Strategy

Principles

Game strategy is based on evaluating game situation. There are "winning" situations. If you find game in winning situation, regardless of your stroke you do not let it in winning situation. On the other hand if you do not find it in winning situation, you can find a stroke to put it in winning situation, and your opponent will only be able to let it in not winning situation, and if you do not do errors after you are sure to win.

The choice of player who begins is very important. With the default options, beginning situation is winning, and the player who begins may only win if his opponent do a mistake (and if you play against automate and choose to begin you cannot win because automate will not do mistakes!).

On the other hand you can by the preferences change the initial state in order that it will be a not winning situation. Then the beginner have an advantage since he can put game in winning situation.

States

We will distinguish three states:

- finishing state, where there are at more one match in each row,

- pre-finishing state where only one row is more than one match,

- usual state in all other cases.

The game begins in usual state (unless you have put very particular preferences), and according to the parties you may meet or not meet other states at end of the game

Situation evaluation

If you think be able to use binary algebra, you may use a binary algebra based method in order to evaluate the situation and research best stroke.

However there are other simpler techniques to learn and which require only knowledge of the basic operations (addition, subtraction, multiplication, division).

We introduce two concepts: the even numbers (multiples of 2: 2, 4, 6 ...) and odd numbers (the other numbers: 1, 3, 5 ...), and the integer division, a division of two integers where we only keep the integer part of the quotient (eg integer division by 5 by 2 gives 2).

We calculate three sums:

- S1 sum of all matches,

- S2 sum of two integer division by 2 of the number of matches in each row,

- S3 sum of the integer division by 4 of the number of matches in each row.

In all cases, except in pre-finishing and finishing states when you have chosen the default option that the player which picks the last match is the loser, the situation is winning if S1, S2 and S3 are even.

For pre-finishing and finishing states, see the special paragraph.

Note that only sums parity is needed, and you can often know this parity without doing all additions.

Best stroke research

If you have found the game in a winning situation, you will leave in a non-winning situation, and your only hope is that your opponent makes a mistake, try to put the game in an unusual situation for him ...

If you have found the game in a non-winning situation who is not finishing or pre-finishing state (see later), the best stroke is a stroke that puts again even S1, S2 and S3. This will require that the stroke changes the odd sums while keeping even the sums that were already. This will depend on sums that was odd.

It would be too long to detail all cases, but here are some examples:

- If only S1 is odd, remove a match in a row with an odd number of matches (there may be one or three)

- If S1 and S2 but not S3 are odd, you can remove three matches in a row with an odd number of matches unless it has five matches, or remove a match in a row with an even number of matches unless it has four matches.

You will be able to find in all cases one or several solutions, and choose between the solutions if there are several.

Case of pre-finishing or finishing states

If you find the game in one of these states, you must adopt a particular algorithm if you have the option that the one who picks the last loses. With the other option you can continue to adopt the standard algorithm, but also take a simpler algorithm.

In the option that the one who picks the last loses, a winning situation in the finishing state is a situation where there is an odd number of rows with one match.
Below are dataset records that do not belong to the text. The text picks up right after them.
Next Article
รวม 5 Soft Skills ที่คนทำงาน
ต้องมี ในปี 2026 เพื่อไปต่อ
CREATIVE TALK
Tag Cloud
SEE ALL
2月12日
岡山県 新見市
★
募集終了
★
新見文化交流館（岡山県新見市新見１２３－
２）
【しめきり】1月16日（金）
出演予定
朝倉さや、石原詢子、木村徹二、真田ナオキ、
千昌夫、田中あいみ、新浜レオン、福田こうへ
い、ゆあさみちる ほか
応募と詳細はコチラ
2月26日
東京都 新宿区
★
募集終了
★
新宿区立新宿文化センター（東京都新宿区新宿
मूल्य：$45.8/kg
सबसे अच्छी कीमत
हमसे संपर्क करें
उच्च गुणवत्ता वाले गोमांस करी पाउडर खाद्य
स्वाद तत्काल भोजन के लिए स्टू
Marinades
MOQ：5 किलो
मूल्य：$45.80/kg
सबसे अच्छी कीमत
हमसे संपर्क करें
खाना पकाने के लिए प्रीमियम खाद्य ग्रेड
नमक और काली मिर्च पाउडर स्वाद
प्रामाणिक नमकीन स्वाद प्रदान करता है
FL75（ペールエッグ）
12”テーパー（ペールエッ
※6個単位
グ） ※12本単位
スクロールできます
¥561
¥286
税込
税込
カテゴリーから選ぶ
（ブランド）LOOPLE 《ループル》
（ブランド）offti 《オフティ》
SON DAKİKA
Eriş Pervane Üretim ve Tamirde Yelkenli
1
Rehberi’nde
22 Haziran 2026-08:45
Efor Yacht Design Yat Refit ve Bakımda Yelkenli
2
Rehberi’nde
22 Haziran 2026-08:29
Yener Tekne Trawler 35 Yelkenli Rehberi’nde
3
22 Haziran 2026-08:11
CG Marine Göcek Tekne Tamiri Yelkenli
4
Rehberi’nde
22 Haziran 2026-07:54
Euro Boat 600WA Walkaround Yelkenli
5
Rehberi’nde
If you find the game in the pre-finishing state, your stroke must bring it to the finishing state with an odd number of rows with one match. Following the case you have to remove all or all but one matches in the single row with more than one match. Then there will be only rows with one match and the only possible strokes will be to reset a row.

In the option that the one who picks the last win, a winning situation in the finishing state is a situation where there is an even number of rows with one match. If you find the game in the pre-finishing state, you have to do as above but to leave an even number of rows with one match.